We marched for several reasons
By Amy McDowell and Jessie Wilkerson
The Women’s March made its mark as the biggest one-day mobilization in U.S. history. In every locale — whether Oxford, Mississippi, Austin, Texas, or Chicago, Illinois — the turnout exceeded expectations. This movement carries on an American legacy of forging protest to gain a hearing for the socially and politically disenfranchised.
Historian and activist Rebecca Solnit writes that protest makes “history with our feet and with our presence and with our collective voice and vision.” The people that try to keep this “giant” asleep, she continues, are the ones who insist “that popular resistance is ridiculous, pointless, or criminal,” or as some say about the Women’s March, just a bunch of “liberal women” having a “temper tantrum.”
The march organizers responded to the outcry of people who rejected the sexist tone and threatening rhetoric of candidate Donald J. Trump throughout the election cycle. They connected Trump’s campaign to the ongoing systems of oppression that affect many communities in the U.S. — immigrants, LGBTQIA, Muslims, survivors of sexual assault, people with disabilities, Native people, and Black and Brown people.
Women marched on Saturday to support ongoing efforts to defend human rights, to build coalitions on issues from workers’ and immigrant rights to environmental justice and reproductive rights. And as an action the march invited more people to fight for the Beloved Community, in which all people can realize their full human potential.
Above all, our message “Women’s rights are human rights, and human rights are women’s rights” echoed around the globe. When we asked women and men living across the country why they marched, this is what they said:
“I marched to mend my hope.”
“I marched because I wanted my children to know that I am not okay (with) bullying as a way of life or treating women like sexual objects.”
“I marched because I have a 15 year-old daughter and a three year-old son with Down syndrome. I don’t see this administration honoring either of them.”
“In the 60s, women couldn’t do my job. In the 70s, they got paid less. In the 80s and 90s, they were harassed at work. I marched because I want our kids to have it better than we did.”

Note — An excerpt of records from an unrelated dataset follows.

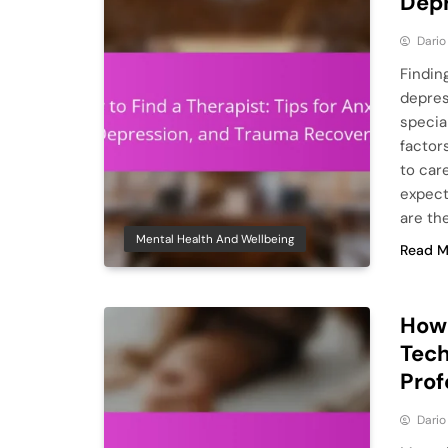
Depr
Dario
Findin
depres
specia
factor
to care
expect
are th
Mental Health And Wellbeing
Read M
How 
Tech
Prof
Dario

In this march, we physically marked our presence in this democracy. We modeled a more (although imperfect) caring and just world. And we strategized about how to fulfill our promise of love and inclusion as we move forward in and outside of this march.

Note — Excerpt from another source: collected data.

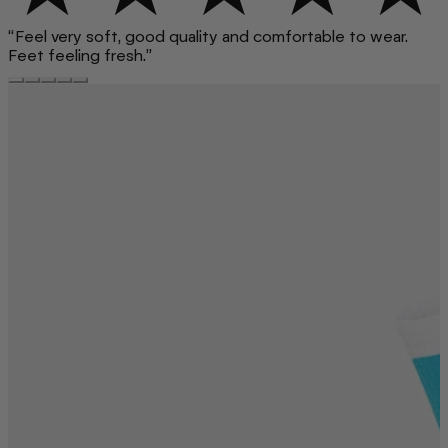
“Feel very soft, good quality and comfortable to wear.
Feet feeling fresh.”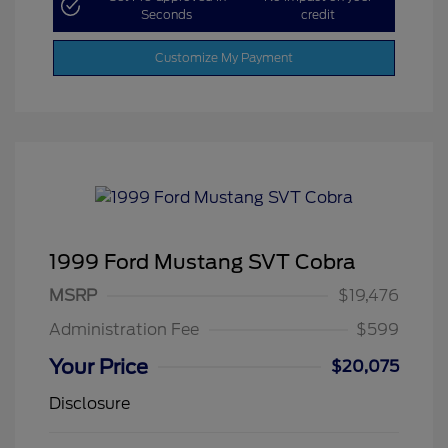
Seconds
credit
Customize My Payment
1999 Ford Mustang SVT Cobra
MSRP
$19,476
Administration Fee
$599
Your Price
$20,075
Disclosure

More protests are already in planning stages, but beyond marches, we believe it is important that we take daily steps to create the world we envision. To that end, we are joining organizations that are doing the work of justice. We are writing to our state and federal representatives. We are having conversations with our families and friends. We are supporting a free press by subscribing to print magazines and newspapers. And we are supporting one another as we do this work.